Page excerpt:

++++++++

But then, there are special crafting stations around the world (each faction have the same crafting stations, so you don't need to have the entire map opened up to have access to them). Those special crafting stations allows you to crate gear in specific sets (i.e., gear that gives you bonus for wearing 2 or more items of the same set). Sets can be crafted with any material (a craft that gives bonus to sneaking can be made in heavy armor with no problem or restriction) and any level. They do require you to have traits researched, tho.
Research is the biggest choke point of crafting on the game.
Traits are stuff like weighted (that increases weapon speed) or reinforced (that increases an armor base value). To be able to craft an item with a trait, you need to, first, research that kind of item with that trait (so you need to specifically research a sword with weighted so you can make weighted swords. If you want a weighted axe, that's a different research).

++++++++

Exercise instructions:
(a) According to the crafting post, what does the weighted trait increase?
(b) Please write out the part of the crafting post starting with "Research is the" and going on through "a different research).".

++++++++

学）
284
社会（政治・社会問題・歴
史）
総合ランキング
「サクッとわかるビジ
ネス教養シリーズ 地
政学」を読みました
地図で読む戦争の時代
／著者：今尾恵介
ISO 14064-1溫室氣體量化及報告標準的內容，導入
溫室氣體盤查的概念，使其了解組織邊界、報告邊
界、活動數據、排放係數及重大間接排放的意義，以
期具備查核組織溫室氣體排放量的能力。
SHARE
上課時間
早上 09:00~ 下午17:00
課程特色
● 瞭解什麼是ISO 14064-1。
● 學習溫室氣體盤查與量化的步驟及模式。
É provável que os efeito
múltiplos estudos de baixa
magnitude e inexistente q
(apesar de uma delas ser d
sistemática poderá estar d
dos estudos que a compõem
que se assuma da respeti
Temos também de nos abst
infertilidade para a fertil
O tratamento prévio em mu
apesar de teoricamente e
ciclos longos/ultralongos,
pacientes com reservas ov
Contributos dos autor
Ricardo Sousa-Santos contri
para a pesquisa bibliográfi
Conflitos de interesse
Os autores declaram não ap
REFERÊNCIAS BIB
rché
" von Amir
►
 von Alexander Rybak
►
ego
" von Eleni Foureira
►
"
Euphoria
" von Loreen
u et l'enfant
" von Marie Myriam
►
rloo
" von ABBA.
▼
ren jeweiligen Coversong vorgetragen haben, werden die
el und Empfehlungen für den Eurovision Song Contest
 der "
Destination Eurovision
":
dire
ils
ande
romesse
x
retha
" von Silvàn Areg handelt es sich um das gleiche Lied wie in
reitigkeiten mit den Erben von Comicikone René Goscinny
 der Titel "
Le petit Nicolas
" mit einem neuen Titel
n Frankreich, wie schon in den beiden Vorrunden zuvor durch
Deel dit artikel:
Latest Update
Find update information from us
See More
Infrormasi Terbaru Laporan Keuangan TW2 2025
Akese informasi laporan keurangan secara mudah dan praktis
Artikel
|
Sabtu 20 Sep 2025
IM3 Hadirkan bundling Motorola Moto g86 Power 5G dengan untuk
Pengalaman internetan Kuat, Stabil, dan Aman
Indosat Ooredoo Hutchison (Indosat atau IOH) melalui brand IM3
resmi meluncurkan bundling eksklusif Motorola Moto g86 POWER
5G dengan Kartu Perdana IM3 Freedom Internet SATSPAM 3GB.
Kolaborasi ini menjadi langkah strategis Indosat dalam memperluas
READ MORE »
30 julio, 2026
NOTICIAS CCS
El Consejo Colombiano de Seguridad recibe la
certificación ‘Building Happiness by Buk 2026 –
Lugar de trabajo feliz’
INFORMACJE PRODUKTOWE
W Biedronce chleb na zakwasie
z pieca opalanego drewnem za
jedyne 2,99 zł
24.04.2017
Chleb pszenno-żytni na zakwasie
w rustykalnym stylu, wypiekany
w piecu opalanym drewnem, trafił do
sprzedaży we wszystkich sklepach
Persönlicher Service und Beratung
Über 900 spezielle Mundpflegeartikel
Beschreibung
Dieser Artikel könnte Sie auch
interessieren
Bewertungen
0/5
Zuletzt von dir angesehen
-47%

++++++++

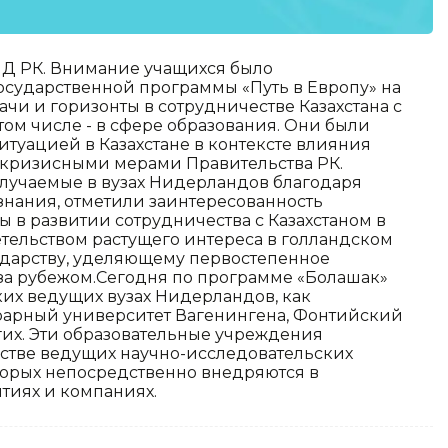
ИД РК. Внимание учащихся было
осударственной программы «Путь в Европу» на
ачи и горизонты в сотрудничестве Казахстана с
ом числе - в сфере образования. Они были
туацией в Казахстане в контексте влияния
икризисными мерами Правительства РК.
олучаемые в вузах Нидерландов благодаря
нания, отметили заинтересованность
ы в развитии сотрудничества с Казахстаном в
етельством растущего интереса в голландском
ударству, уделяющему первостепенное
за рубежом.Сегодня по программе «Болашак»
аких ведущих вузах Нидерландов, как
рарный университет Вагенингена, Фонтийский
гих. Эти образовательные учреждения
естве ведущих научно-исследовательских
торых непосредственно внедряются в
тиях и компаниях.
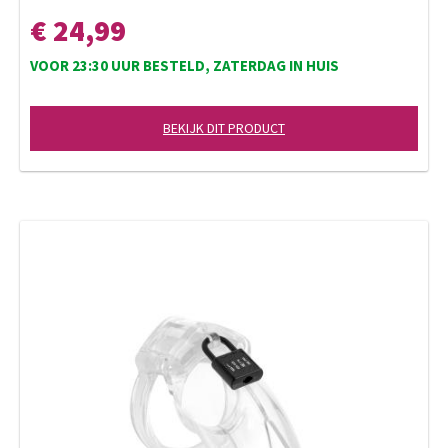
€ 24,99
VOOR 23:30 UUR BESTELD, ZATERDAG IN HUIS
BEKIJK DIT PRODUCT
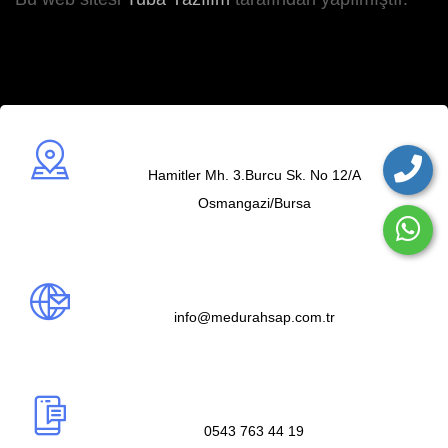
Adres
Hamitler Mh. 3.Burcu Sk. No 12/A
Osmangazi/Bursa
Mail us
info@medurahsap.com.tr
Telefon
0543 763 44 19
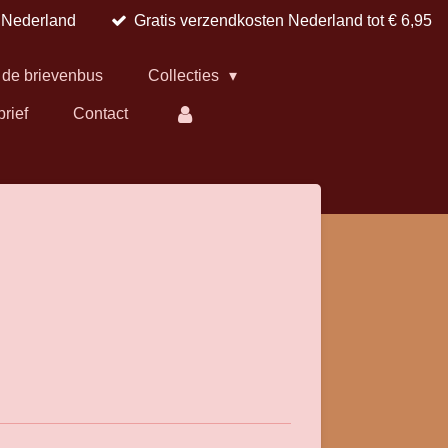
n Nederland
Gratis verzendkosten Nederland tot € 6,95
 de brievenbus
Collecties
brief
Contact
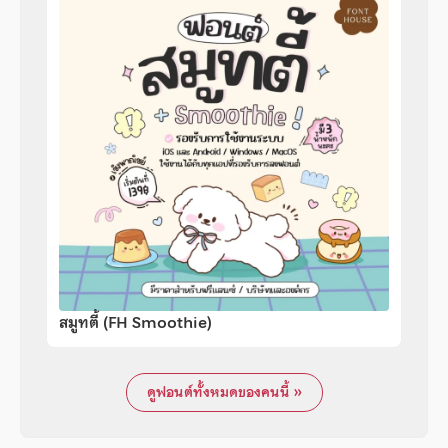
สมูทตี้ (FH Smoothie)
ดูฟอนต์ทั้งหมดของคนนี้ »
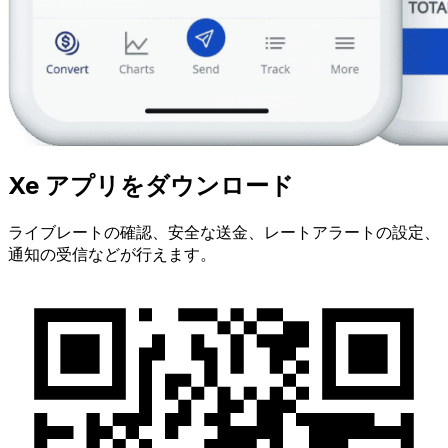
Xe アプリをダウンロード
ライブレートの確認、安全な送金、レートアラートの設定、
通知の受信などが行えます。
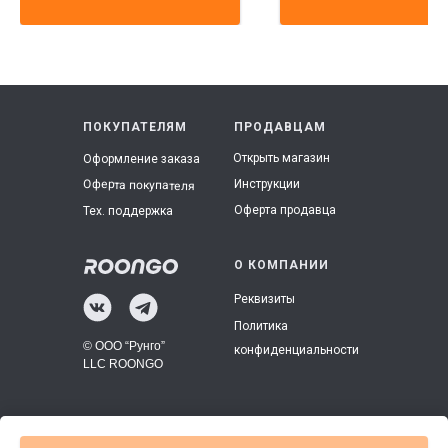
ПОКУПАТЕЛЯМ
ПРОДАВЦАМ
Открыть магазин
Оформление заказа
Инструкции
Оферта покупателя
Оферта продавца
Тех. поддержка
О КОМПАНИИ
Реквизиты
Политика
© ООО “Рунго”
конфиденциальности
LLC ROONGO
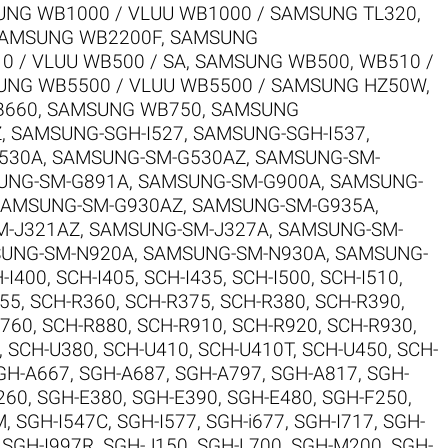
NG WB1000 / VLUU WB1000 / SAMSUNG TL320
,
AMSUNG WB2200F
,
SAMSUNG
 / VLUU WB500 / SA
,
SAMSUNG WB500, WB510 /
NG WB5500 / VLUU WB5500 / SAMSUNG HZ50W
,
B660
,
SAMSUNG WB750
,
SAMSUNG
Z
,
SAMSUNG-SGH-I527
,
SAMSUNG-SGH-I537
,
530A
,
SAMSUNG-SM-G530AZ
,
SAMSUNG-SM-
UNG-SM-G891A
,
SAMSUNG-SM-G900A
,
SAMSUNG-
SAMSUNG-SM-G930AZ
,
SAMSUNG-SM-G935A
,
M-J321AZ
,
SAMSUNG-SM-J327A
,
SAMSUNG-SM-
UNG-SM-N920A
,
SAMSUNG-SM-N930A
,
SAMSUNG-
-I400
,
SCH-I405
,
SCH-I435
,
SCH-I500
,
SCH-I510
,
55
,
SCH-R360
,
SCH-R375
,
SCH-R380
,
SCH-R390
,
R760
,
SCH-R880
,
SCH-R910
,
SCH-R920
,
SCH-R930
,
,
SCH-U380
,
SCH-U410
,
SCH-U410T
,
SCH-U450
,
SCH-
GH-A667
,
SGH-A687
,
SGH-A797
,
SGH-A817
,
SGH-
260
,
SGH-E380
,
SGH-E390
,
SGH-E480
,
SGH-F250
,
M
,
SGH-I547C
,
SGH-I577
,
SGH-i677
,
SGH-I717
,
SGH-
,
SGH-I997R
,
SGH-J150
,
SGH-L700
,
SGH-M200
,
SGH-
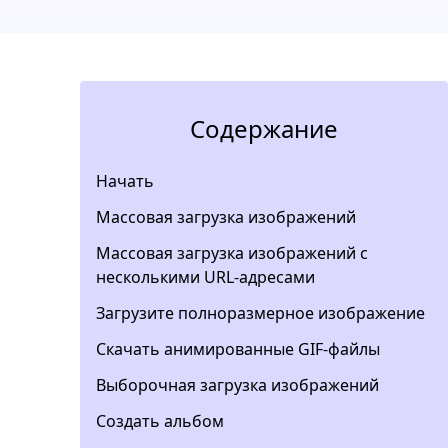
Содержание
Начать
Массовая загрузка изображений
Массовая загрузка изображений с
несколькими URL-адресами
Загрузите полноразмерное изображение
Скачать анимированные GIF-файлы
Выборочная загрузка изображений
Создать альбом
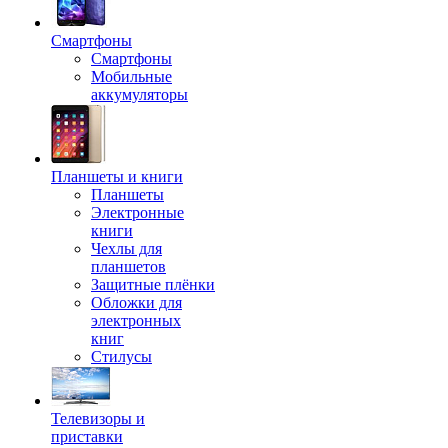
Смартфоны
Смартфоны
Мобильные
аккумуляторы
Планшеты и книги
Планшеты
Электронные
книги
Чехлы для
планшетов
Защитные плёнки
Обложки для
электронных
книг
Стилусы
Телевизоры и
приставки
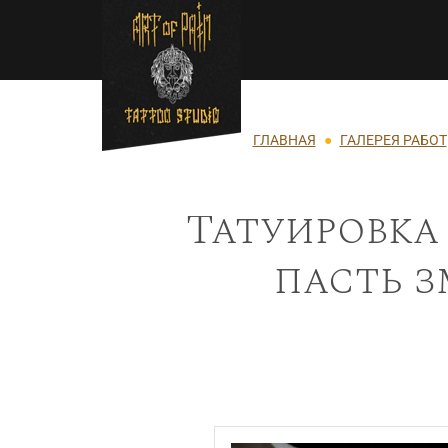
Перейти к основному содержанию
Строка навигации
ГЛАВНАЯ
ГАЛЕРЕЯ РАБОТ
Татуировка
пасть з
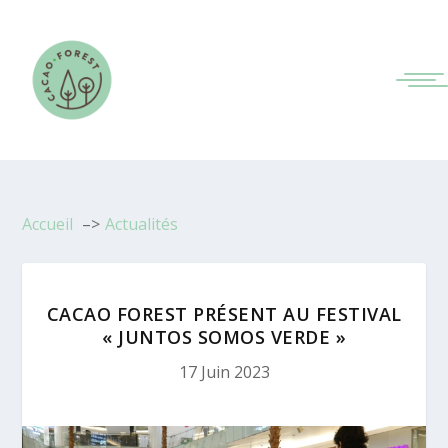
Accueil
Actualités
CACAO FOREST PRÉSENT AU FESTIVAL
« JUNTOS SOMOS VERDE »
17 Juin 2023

++++++++

Activity answers:
(a) Weapon speed.

(b)
Research is the biggest choke point of crafting on the game.
Traits are stuff like weighted (that increases weapon speed) or reinforced (that increases an armor base value). To be able to craft an item with a trait, you need to, first, research that kind of item with that trait (so you need to specifically research a sword with weighted so you can make weighted swords. If you want a weighted axe, that's a different research).